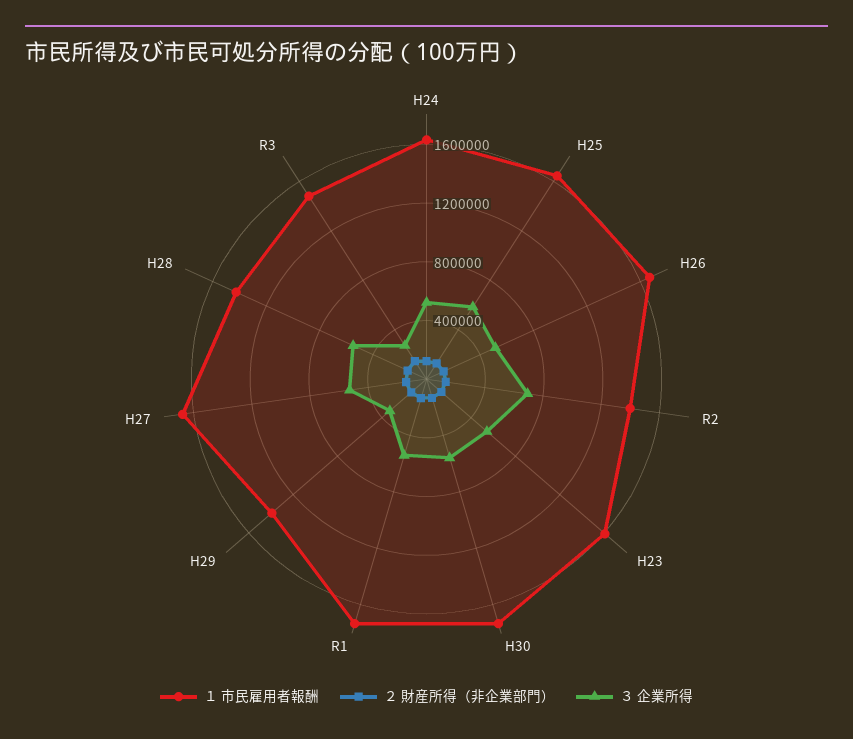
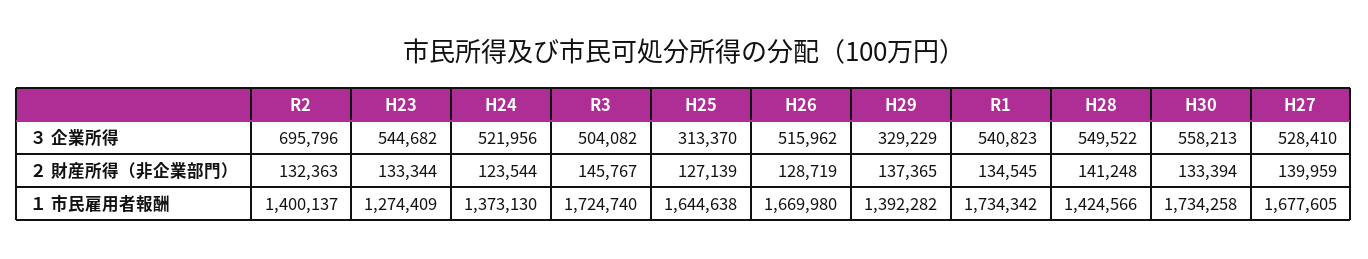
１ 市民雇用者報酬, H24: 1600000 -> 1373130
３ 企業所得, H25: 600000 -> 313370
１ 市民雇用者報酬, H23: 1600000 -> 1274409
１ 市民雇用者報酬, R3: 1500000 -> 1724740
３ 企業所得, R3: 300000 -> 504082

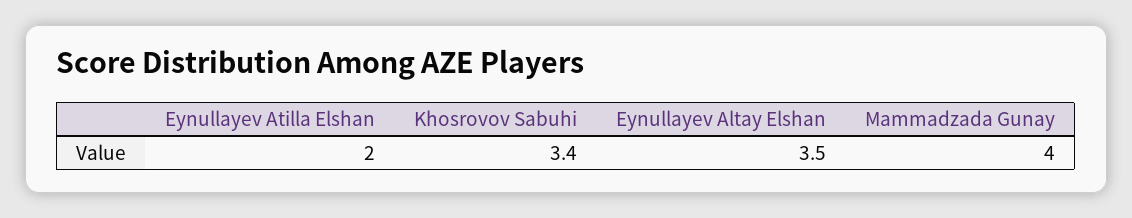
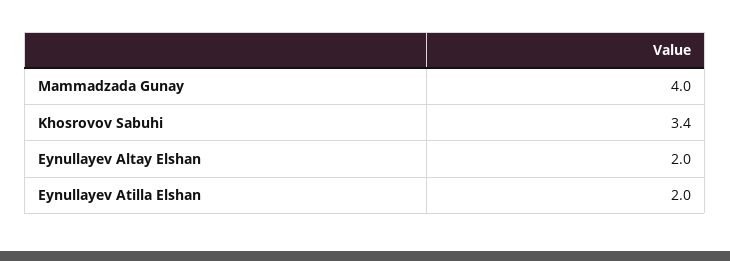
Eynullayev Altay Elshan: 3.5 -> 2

--------------------

**Job:**
Please give the number of lines in the entries above that hold "市民雇用者報酬", with no other words.

**Written solution:**
3